都の水の需要の実績は、昭和五十三年の一日最大配水量六百四十五万トンをピークに減少する傾向にあり、昨年度には、何と492万トンにまで落ち込みました。153万トン、二割以上減ったことになります。
そこで、今後の水需要予測についてお尋ねをしたところ、この三十年間ずっと右肩下がりで来た水の需要は、突然増加に転じ、3年後の平成二十五年には、昨年より百万トン以上も多い六百万トンに急増するとのことです。これは過大見積もりではないでしょうか。
さらに、この予測は、個人所得や平均世帯人数などの重要な指標を、平成十二年の東京構想二〇〇〇のデータなどに頼っており、随分と古いものです。社会経済状況は大きく変化しています。また環境に対する意識も高まり、節水機器なども普及し始めています。下水道の汚水流量予測も10年後の東京での予測数値を用い見直しました。
需要予測は、ダムの必要性を議論するに当たって欠かすことのできない情報です。これだけ八ッ場ダムの必要性について多くの議論がなされているときです。正確な水需要予測を今出さなくていつ出すのでしょうか。ぜひ最新のデータに基づく水の需要予測を行うべきだと考えますが、いかがでしょうか。所見を伺います。

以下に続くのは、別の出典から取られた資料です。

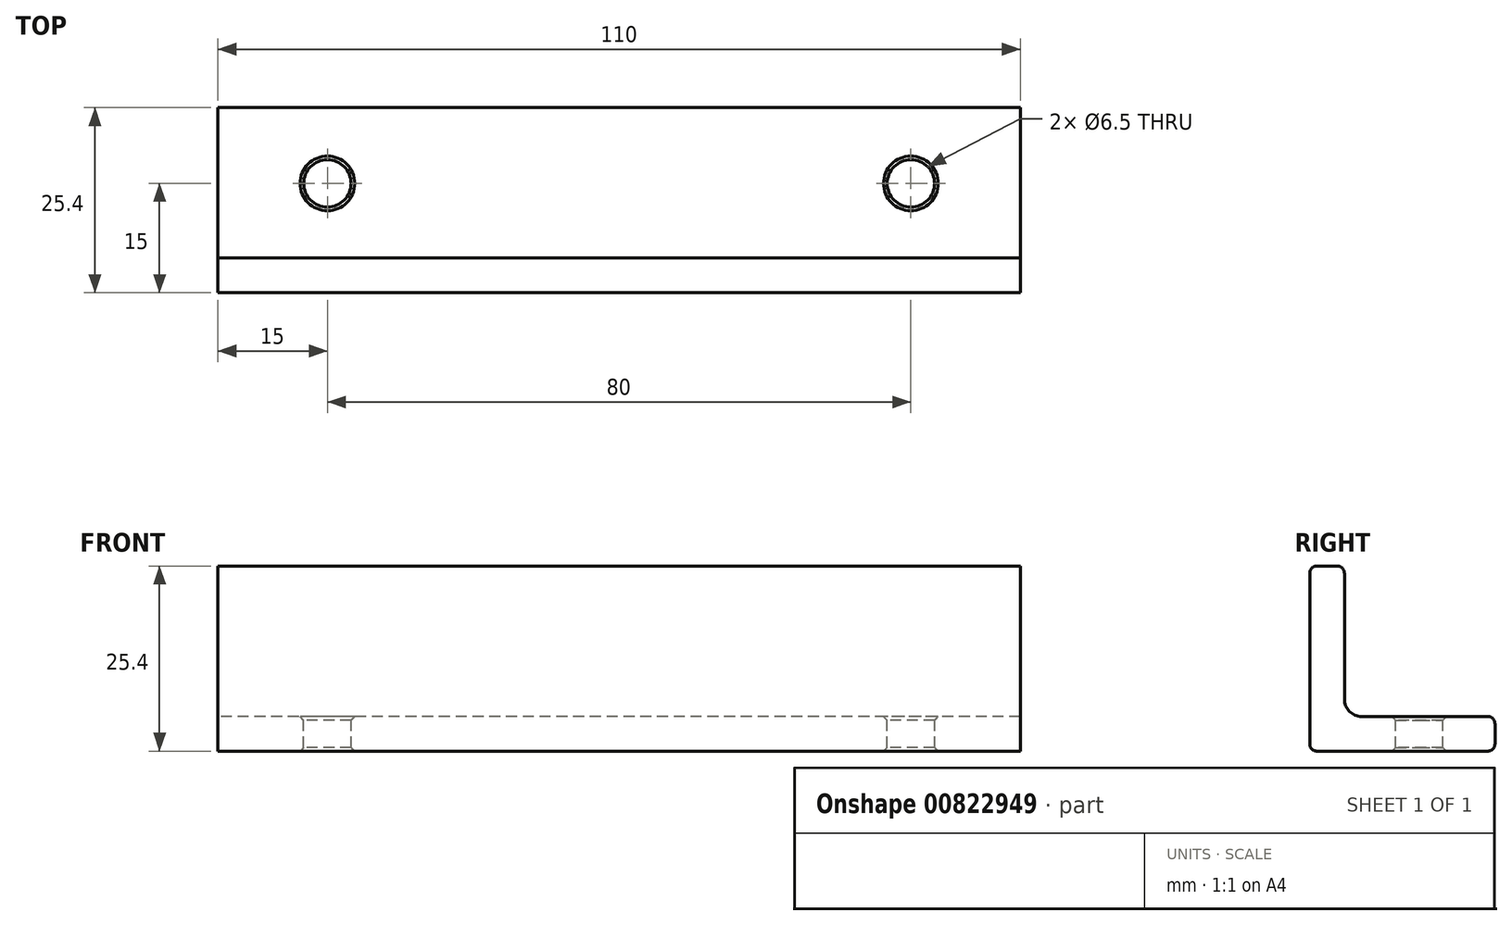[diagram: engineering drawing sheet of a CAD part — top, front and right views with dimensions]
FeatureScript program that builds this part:
annotation { "Feature Type Name" : "Feature", "Feature Type Description" : "" }
export const myFeature = defineFeature(function(context is Context, id is Id, definition is map)
    precondition{}
    {
        {
            var Q0;
            Q0=qCreatedBy(makeId("Right.planeOp"),FACE);
            var sketch = newSketch(context, id + "F0", { "sketchPlane" : qUnion([Q0])});
            skLineSegment(sketch, "E0", {"start": v(0, 0) * mm, "end": v(25.4, 0) * mm});
            skLineSegment(sketch, "E1", {"start": v(0, 0) * mm, "end": v(0, 25.4) * mm});
            skLineSegment(sketch, "E2", {"start": v(0, 25.4) * mm, "end": v(4.76, 25.4) * mm});
            skLineSegment(sketch, "E3", {"start": v(4.76, 25.4) * mm, "end": v(4.76, 4.76) * mm});
            skLineSegment(sketch, "E4", {"start": v(4.76, 4.76) * mm, "end": v(25.4, 4.76) * mm});
            skLineSegment(sketch, "E5", {"start": v(25.4, 4.76) * mm, "end": v(25.4, 0) * mm});
            skSolve(sketch);
        }
        {
            var Q0;
            Q0=qSketchRegion(id+"F0",true);
            extrude(context, id + "F1", {"entities" : qUnion([Q0]), "endBound" : BoundingType.SYMMETRIC, "depth" : 110 * mm, "offsetDistance" : 25 * mm});
        }
        {
            var Q0;
            Q0=makeQuery(id+"F1.opExtrude","SWEPT_EDGE",EDGE,{"disambiguationData":[OSD([sQuery(id+"F0.wireOp",EDGE,"E1"),sQuery(id+"F0.wireOp",EDGE,"E2")])]});
            var Q1;
            Q1=makeQuery(id+"F1.opExtrude","SWEPT_EDGE",EDGE,{"disambiguationData":[OSD([sQuery(id+"F0.wireOp",EDGE,"E2"),sQuery(id+"F0.wireOp",EDGE,"E3")])]});
            var Q2;
            Q2=makeQuery(id+"F1.opExtrude","SWEPT_EDGE",EDGE,{"disambiguationData":[OSD([sQuery(id+"F0.wireOp",EDGE,"E0"),sQuery(id+"F0.wireOp",EDGE,"E1")])]});
            var Q3;
            Q3=makeQuery(id+"F1.opExtrude","SWEPT_EDGE",EDGE,{"disambiguationData":[OSD([sQuery(id+"F0.wireOp",EDGE,"E4"),sQuery(id+"F0.wireOp",EDGE,"E5")])]});
            var Q4;
            Q4=makeQuery(id+"F1.opExtrude","SWEPT_EDGE",EDGE,{"disambiguationData":[OSD([sQuery(id+"F0.wireOp",EDGE,"E0"),sQuery(id+"F0.wireOp",EDGE,"E5")])]});
            fillet(context, id + "F2", {"entities" : qUnion([Q0, Q1, Q2, Q3, Q4]), "radius" : 1 * mm, "tangentPropagation" : true, "allowEdgeOverflow" : false});
        }
        {
            var Q0;
            Q0=makeQuery(id+"F1.opExtrude","SWEPT_EDGE",EDGE,{"disambiguationData":[OSD([sQuery(id+"F0.wireOp",EDGE,"E3"),sQuery(id+"F0.wireOp",EDGE,"E4")])]});
            fillet(context, id + "F3", {"entities" : qUnion([Q0]), "radius" : (3 * 25.4 / 16 / 2) * mm, "tangentPropagation" : true, "allowEdgeOverflow" : false});
        }
        {
            var Q0;
            Q0=makeQuery(id+"F1.opExtrude","SWEPT_FACE",FACE,{"disambiguationData":[OSD([sQuery(id+"F0.wireOp",EDGE,"E4")])]});
            var sketch = newSketch(context, id + "F4", { "sketchPlane" : qUnion([Q0])});
            skLineSegment(sketch, "E6.0", {"start": v(-55, 0) * mm, "end": v(55, 0) * mm, "construction": true});
            skLineSegment(sketch, "E7.0", {"start": v(-55, 1) * mm, "end": v(-55, 24.4) * mm, "construction": true});
            skCircle(sketch, "E8", {"center": v(-40, 15) * mm, "radius": 3.25 * mm});
            skLineSegment(sketch, "E9.0", {"start": v(-55, 25.4) * mm, "end": v(55, 25.4) * mm, "construction": true});
            skCircle(sketch, "E10.1.0.0", {"center": v(325, 15) * mm, "radius": 3.25 * mm, "construction": true});
            skCircle(sketch, "E10.2.0.0", {"center": v(690, 15) * mm, "radius": 3.25 * mm});
            skCircle(sketch, "E10.3.0.0", {"center": v(1055, 15) * mm, "radius": 3.25 * mm, "construction": true});
            skCircle(sketch, "E10.4.0.0", {"center": v(1420, 15) * mm, "radius": 3.25 * mm});
            skLineSegment(sketch, "E10.direction1", {"start": v(-40, 15) * mm, "end": v(-20, 15) * mm, "construction": true});
            skLineSegment(sketch, "E11", {"start": v(0, 0) * mm, "end": v(0, -29.98) * mm, "construction": true});
            skCircle(sketch, "E12.MirrorC", {"center": v(40, 15) * mm, "radius": 3.25 * mm});
            skSolve(sketch);
        }
        {
            var Q0;
            Q0=qSketchRegion(id+"F4",true);
            extrude(context, id + "F5", {"entities" : qUnion([Q0]), "operationType" : NewBodyOperationType.REMOVE, "oppositeDirection" : true, "depth" : 25 * mm, "offsetDistance" : 25 * mm});
        }
        {
            var Q0;
            Q0=makeQuery(id+"F5.boolean.opBoolean","COPY",FACE,{"derivedFrom":makeQuery(id+"F5.opExtrude","SWEPT_FACE",FACE,{"disambiguationData":[OSD([sQuery(id+"F4.wireOp",EDGE,"E8")])]})});
            var Q1;
            Q1=makeQuery(id+"F5.boolean.opBoolean","COPY",FACE,{"derivedFrom":makeQuery(id+"F5.opExtrude","SWEPT_FACE",FACE,{"disambiguationData":[OSD([sQuery(id+"F4.wireOp",EDGE,"E10.1.0.0")])]})});
            var Q2;
            Q2=makeQuery(id+"F5.boolean.opBoolean","COPY",FACE,{"derivedFrom":makeQuery(id+"F5.opExtrude","SWEPT_FACE",FACE,{"disambiguationData":[OSD([sQuery(id+"F4.wireOp",EDGE,"E10.2.0.0")])]})});
            var Q3;
            Q3=makeQuery(id+"F5.boolean.opBoolean","COPY",FACE,{"derivedFrom":makeQuery(id+"F5.opExtrude","SWEPT_FACE",FACE,{"disambiguationData":[OSD([sQuery(id+"F4.wireOp",EDGE,"E10.3.0.0")])]})});
            var Q4;
            Q4=makeQuery(id+"F5.boolean.opBoolean","COPY",FACE,{"derivedFrom":makeQuery(id+"F5.opExtrude","SWEPT_FACE",FACE,{"disambiguationData":[OSD([sQuery(id+"F4.wireOp",EDGE,"E10.4.0.0")])]})});
            var Q5;
            Q5=makeQuery(id+"F5.boolean.opBoolean","COPY",FACE,{"derivedFrom":makeQuery(id+"F5.opExtrude","SWEPT_FACE",FACE,{"disambiguationData":[OSD([sQuery(id+"F4.wireOp",EDGE,"E12.MirrorC")])]})});
            chamfer(context, id + "F6", {"entities" : qUnion([Q0, Q1, Q2, Q3, Q4, Q5]), "width" : 0.5 * mm, "tangentPropagation" : true});
        }
    });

昨年秋前原大臣が就任したころ、新聞に載った言葉を読ませていただきます。「ダムをつくれば砂がたまる。砂が下流に流れなければ、海岸の浸食が進んで護岸工事が必要になる。コンクリートで国土を次々と固めていく政治はリセットしよう。社会資本より社会保障にお金を使おう。私の仕事は、いかに国土交通省の予算を縮減し、税金の使い道を変えるかなのです。」こんなふうに前原さんはいっていました。
少子高齢社会、そして人口減少社会、この国の膨大な借金、そのような中にあっても、子育てや介護、医療を何とかしてほしい、という声に少しでも応えられるように、私たちは税金の使い方を変えていきたいと思います。それが私たちの目指す「コンクリートから人へ」の理念です。無いよりはあったほうが安心だから、前に一度決めてしまったことだからと、そういうことで粛々と都合のいい数字を並べて、ダム事業を推し進めようとするのではなく、やはり一度立ちどまって考えましょうよ。
質問の最後に、知事にうかがいます、日本の公共事業は作りたい側の意思が働き、得てして過大に見積もられます。知事はじめ都の皆さんが、日本最大級のダムにかかわる自治体として、治水の面、利水の面からみたダムの必要性を都も主体的に再検証し明らかにすべきと考えます。そして、そしてそれと同時に、今の政府が中止の判断をした場合には、国と協力し地域住民の皆さんの生活再建を速やかに進めていくべきと考えますがいかがでしょうか。